Все в крепости знали, что обречены и шансов выжить нет, но единогласно решили стоять до последнего. В отличие от брата, я особой храбростью никогда не отличался, и тут уже сам пожалел о том, что последовал за ним, и был готов бежать как можно дальше и быстрее. Я просил его уйти со мной, но Рив сказал, что не может оставить гарнизон. Мы с ним сильно повздорили тогда, он очень ругался — наверное, хотел, чтобы я обиделся и все-таки сбежал, а я слишком боялся остаться один. Это казалось даже страшнее смерти. Может, поэтому и галлюцинация из него получилась такая мерзопакостная? В любом случае, я даже начал приносить какую-то пользу по принципу «глаза боятся — руки делают». Умений у меня было немного, я никогда не был прилежным учеником, а вот силы хватало.

Потом сильно ранило Рива, он тогда уже совсем обессилел и не сумел защититься. Он бредил и все твердил, что нельзя оставить гарнизон. А потом вдруг очнулся, схватил меня за руку и ясно, уверенно сказал, что мы должны любой ценой остановить альмирцев, и он знает, что делать. Попросил отдать ему силу, а я понятия не имел, что это такое, и согласился. Наверное, он по-прежнему бредил, потому что объединить силу фира и дана, насколько я теперь знаю из учебников, невозможно. Однако у нас как-то получилось. Может, потому что братья. И результат был… чудовищным. Я толком не понял, что он и как делал.
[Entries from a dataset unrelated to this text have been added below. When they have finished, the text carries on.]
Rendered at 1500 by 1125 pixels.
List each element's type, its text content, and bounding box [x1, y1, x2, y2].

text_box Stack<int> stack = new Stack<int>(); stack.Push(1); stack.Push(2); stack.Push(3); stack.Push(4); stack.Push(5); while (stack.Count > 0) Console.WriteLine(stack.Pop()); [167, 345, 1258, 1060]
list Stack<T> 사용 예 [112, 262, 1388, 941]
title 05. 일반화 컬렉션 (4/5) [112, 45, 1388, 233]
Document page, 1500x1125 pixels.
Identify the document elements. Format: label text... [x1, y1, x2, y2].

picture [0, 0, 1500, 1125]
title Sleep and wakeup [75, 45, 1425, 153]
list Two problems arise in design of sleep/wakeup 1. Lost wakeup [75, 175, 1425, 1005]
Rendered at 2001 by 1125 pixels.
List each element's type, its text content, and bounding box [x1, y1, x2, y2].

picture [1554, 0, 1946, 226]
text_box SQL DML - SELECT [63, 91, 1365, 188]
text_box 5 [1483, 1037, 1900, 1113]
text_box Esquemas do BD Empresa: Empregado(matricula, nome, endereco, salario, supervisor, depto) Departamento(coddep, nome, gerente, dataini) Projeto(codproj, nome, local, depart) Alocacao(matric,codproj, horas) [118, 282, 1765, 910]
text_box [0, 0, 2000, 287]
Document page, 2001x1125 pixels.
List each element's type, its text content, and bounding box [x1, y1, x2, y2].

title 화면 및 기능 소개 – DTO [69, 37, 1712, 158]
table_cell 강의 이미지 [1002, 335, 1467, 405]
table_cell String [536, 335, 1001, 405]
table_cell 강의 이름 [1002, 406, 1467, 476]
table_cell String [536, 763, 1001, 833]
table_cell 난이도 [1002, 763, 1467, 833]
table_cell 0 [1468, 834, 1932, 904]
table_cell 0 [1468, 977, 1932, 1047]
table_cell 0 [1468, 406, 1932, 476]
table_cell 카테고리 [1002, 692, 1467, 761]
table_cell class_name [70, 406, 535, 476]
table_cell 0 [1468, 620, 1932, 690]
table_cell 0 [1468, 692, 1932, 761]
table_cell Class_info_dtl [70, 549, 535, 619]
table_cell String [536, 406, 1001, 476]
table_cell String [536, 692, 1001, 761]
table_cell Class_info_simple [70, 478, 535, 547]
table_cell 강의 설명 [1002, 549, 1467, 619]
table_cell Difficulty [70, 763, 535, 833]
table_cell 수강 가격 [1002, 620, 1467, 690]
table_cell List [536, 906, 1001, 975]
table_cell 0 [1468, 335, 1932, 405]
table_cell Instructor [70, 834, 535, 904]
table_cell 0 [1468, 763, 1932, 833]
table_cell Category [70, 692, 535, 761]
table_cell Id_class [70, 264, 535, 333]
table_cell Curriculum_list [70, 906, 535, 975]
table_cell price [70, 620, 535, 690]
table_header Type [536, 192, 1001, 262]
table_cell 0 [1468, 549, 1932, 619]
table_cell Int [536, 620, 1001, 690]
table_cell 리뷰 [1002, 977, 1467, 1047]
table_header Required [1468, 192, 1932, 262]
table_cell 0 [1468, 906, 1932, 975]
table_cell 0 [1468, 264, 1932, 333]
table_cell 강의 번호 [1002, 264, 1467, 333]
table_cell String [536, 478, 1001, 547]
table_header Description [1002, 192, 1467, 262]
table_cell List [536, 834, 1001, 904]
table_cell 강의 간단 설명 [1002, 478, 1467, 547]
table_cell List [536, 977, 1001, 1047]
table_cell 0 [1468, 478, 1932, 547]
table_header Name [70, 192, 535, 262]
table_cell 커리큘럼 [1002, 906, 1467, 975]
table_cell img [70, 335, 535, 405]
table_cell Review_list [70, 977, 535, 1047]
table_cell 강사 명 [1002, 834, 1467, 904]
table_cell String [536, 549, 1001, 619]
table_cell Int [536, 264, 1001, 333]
Кажется, это был обыкновенный ритуал для объединения сил двух фиров. Почему он сработал — не имею ни малейшего представления. Я отчетливо помню только свои ощущения, когда погасла Искра. Это… наверное, именно в тот момент я и тронулся умом. Было больно. Очень больно. А сила продолжала и продолжала нарастать, и боль вместе с ней, и в какой-то момент я просто отключился.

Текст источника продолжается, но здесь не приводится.